Define a variant that can receive arguments dynamically.

Example

import * as css from "@plumeria/core";

const getButtonStyle = css.variants({
  variant: {
    gradient: styles.gradient,
    metallic: styles.metallic,
  },
  size: {
    small: styles.small,
    medium: styles.medium,
    large: styles.large,
  },
});

interface Props {
  children: ReactNode;
  variant: 'gradient' | 'metallic';
  href: string;
}

export const ButtonLink = ({ children, variant, href }: Props) => {
  return (
    <Link href={href} className={css.props(getButtonStyle({ variant, size: 'medium' }))}>
      {children}
    </Link>
  );
};
// call Components
<ButtonLink href={"/docs"} variant="metallic">{...}</ButtonLink>

Best Practices for build time

Plumeria's variants are zero runtime overhead — all style combinations are generated at build time by static analysis. The number of variations generated directly impacts build performance.

Guideline

Keep the total number of generated variant combinations under 3500 as a rough safe limit for most projects.
Beyond this, build times can become noticeably slower (depending on your machine and project size).

Static vs Dynamic Usage

The more statically analyzable your variant calls are, the fewer styles the compiler generates.

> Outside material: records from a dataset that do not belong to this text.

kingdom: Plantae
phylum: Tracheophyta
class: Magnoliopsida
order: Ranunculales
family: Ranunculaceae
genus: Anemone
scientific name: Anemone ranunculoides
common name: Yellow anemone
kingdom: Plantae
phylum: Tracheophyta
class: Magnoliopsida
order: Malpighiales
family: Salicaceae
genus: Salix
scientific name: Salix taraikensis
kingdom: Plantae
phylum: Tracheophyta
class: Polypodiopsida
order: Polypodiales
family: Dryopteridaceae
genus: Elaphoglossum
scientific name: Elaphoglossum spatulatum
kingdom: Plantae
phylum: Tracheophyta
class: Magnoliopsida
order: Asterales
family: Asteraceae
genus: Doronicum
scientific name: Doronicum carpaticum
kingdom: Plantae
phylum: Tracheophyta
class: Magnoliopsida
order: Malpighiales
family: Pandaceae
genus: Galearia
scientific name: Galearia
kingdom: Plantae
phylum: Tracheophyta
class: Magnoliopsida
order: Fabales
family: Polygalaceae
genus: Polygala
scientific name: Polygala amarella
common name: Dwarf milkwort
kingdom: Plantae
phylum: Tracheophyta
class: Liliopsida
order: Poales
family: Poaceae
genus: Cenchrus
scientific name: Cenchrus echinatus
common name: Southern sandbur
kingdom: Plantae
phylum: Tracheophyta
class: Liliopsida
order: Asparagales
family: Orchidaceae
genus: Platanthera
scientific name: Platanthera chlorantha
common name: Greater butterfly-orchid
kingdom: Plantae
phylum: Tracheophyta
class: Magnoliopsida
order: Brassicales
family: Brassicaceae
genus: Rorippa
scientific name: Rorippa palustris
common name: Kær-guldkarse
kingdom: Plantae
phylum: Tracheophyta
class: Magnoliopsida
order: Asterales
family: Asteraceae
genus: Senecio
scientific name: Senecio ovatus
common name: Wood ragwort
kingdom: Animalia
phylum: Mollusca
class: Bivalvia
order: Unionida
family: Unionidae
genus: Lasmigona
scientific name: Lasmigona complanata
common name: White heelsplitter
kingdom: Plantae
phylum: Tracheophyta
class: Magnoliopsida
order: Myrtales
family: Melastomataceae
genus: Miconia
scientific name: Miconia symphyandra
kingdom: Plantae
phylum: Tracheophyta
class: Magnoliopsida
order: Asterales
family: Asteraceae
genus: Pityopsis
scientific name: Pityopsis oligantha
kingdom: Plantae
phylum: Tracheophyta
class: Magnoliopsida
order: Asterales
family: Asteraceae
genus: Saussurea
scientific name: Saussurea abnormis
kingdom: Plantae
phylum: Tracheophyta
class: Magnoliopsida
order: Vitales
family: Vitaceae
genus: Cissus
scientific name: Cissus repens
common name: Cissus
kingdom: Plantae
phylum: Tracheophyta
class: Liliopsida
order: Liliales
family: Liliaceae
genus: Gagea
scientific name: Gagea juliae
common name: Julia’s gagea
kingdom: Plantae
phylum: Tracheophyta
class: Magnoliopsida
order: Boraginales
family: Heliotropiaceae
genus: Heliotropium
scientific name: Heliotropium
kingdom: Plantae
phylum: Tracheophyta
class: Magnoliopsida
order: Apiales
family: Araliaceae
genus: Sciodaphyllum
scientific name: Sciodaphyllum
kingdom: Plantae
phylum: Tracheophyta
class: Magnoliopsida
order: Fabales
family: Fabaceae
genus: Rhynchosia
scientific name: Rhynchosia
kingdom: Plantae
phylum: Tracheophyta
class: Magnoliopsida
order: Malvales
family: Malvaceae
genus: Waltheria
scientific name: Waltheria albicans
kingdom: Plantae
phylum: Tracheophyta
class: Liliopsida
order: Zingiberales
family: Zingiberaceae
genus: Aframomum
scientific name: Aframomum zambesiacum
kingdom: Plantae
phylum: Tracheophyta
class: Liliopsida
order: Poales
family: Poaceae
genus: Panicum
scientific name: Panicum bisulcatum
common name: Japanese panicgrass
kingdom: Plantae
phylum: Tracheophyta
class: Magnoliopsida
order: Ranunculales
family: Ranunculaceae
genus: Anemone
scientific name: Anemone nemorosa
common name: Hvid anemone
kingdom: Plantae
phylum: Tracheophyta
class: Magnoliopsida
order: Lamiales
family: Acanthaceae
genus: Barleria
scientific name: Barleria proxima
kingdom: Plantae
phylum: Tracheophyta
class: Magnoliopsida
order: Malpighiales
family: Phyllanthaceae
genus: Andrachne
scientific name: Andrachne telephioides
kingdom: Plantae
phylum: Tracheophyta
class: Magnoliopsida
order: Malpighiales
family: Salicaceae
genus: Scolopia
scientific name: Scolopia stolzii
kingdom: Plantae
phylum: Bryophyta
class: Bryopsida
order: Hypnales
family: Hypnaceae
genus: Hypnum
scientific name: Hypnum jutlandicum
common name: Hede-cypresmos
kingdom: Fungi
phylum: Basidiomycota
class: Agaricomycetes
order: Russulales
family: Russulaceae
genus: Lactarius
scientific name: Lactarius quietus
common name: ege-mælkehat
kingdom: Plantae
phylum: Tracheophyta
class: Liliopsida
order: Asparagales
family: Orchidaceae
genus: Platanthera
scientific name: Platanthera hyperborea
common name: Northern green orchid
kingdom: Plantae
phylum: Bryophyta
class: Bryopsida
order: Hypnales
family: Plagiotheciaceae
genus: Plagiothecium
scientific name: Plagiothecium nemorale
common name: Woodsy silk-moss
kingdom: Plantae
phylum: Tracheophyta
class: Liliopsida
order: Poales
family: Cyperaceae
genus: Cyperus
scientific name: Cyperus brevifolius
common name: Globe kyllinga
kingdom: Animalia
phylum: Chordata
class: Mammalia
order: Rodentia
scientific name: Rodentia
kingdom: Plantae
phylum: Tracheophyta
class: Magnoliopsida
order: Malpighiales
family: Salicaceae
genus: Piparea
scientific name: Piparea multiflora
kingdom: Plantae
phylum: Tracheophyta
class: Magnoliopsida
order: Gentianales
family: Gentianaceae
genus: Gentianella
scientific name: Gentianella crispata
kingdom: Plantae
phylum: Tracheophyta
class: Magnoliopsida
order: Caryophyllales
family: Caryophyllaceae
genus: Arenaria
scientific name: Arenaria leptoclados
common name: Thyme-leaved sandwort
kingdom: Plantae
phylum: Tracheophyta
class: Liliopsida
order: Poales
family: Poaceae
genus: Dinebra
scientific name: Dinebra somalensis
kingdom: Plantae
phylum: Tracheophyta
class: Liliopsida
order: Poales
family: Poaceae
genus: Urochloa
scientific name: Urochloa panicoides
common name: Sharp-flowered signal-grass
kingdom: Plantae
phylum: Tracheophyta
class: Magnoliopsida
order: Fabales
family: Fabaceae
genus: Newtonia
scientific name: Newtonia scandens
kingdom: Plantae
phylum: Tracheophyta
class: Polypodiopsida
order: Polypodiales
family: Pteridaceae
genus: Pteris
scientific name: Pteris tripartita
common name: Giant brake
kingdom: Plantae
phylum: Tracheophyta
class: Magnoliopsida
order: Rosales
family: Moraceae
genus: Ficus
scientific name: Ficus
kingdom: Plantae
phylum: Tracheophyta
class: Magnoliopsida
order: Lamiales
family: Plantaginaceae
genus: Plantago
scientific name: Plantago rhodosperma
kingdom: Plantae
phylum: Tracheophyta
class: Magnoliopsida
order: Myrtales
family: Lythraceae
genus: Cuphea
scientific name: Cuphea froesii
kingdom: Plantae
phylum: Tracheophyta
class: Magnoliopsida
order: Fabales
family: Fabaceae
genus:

// Pattern all combinations
// e.g. 5 colors × 4 sizes = 20
css.props(variantButton({ color, size }));

// ✅ Best: exactly one combination
css.props(variantButton({ color: 'blue', size: 'md' }));

// ✅ Partial: only color varies (e.g. 5)
css.props(variantButton({ color, size: 'md' }));

Good to know

After being expanded to className, it is safely deleted.
If it is statically determined first, only styles for that key are generated.